According to The New York Times, “economic incentives encourage researchers to focus on treatment rather than prevention.”

A recent piece written by Austin Frakt and distributed in an online Times’ newsletter, “The Upshot,” charges that the sitution stems from the “way the patent system interacts with the Food and Drug Administration’s drug approval process” — an interaction that “skews what kinds of cancer clinical trials are run.”

Austin Frakt

Frakt contends there’s “more money to be made investing in drugs that extend cancer patients’ lives by a few months than in drugs that would prevent cancer in the first place.”

Those findings are based on the work of Heidi Williams, a MIT economics prof and MacArthur “genius” grant winner, and two other experts.

After patenting a drug, pharmaceutical companies “race the clock to show that their product is safe and effective” — so they can obtain FDA approval, Frakt notes. “The more quickly they can complete those studies, the longer they have until the patent runs out, which is the period of time during which profit margins are highest.”

Drug companies have found developing meds “to treat late-stage disease is usually much faster than developing drugs to treat early-stage disease or prevention, because late-stage disease is aggressive and progresses rapidly.”

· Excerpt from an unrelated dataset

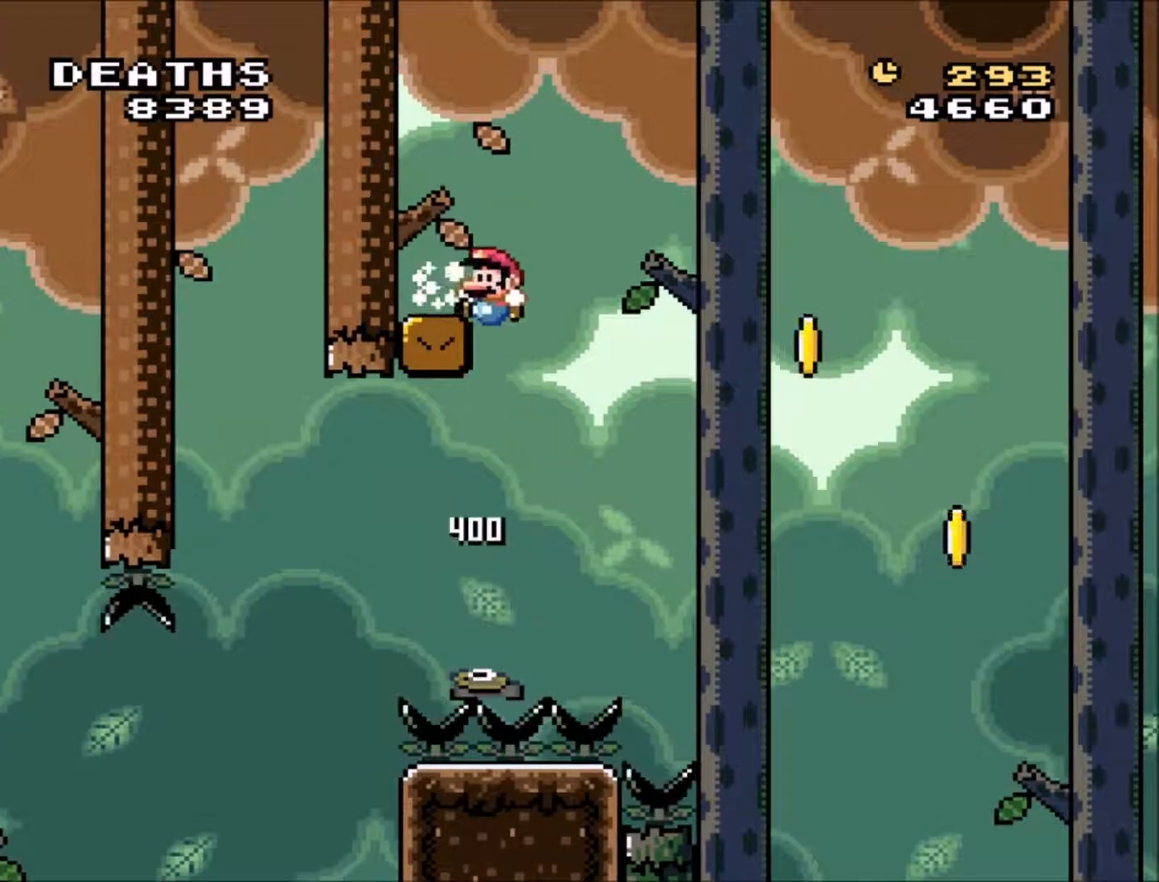
{"buttons": ["Y"], "events": [[133, "DPAD_UP", "up"], [233, "B", "up"], [233, "DPAD_LEFT", "up"]]}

That, in turn, “allows companies to see results in clinical trials more quickly, even if those results are only small improvements in survival.”

Between 1973 and 2011, Frakt writes, “there were over 17,000 trials of patients with the lowest chance of survival…but only 500 for cancer prevention, which confer the longest survival gains.”

Williams’ study estimated that current incentives “led to 890,000 lost life-years among American patients found to have cancer” in one year alone.

The best way to address the problem, Frakt suggests, is to have the FDA more routinely give approvals based on “indications of improved health that can be measured more quickly than survival — so-called surrogate endpoints.” 

Another remedy might be to extend the period of a drug’s market exclusivity to compensate for what’s called the “commercialization lag.”

Details on research and clinical trials regarding cancer in general and breast cancer in particular can be found my the book I, Woody Weingarten, aimed at male caregivers, “Rollercoaster: How a man can survive his partner’s breast cancer.”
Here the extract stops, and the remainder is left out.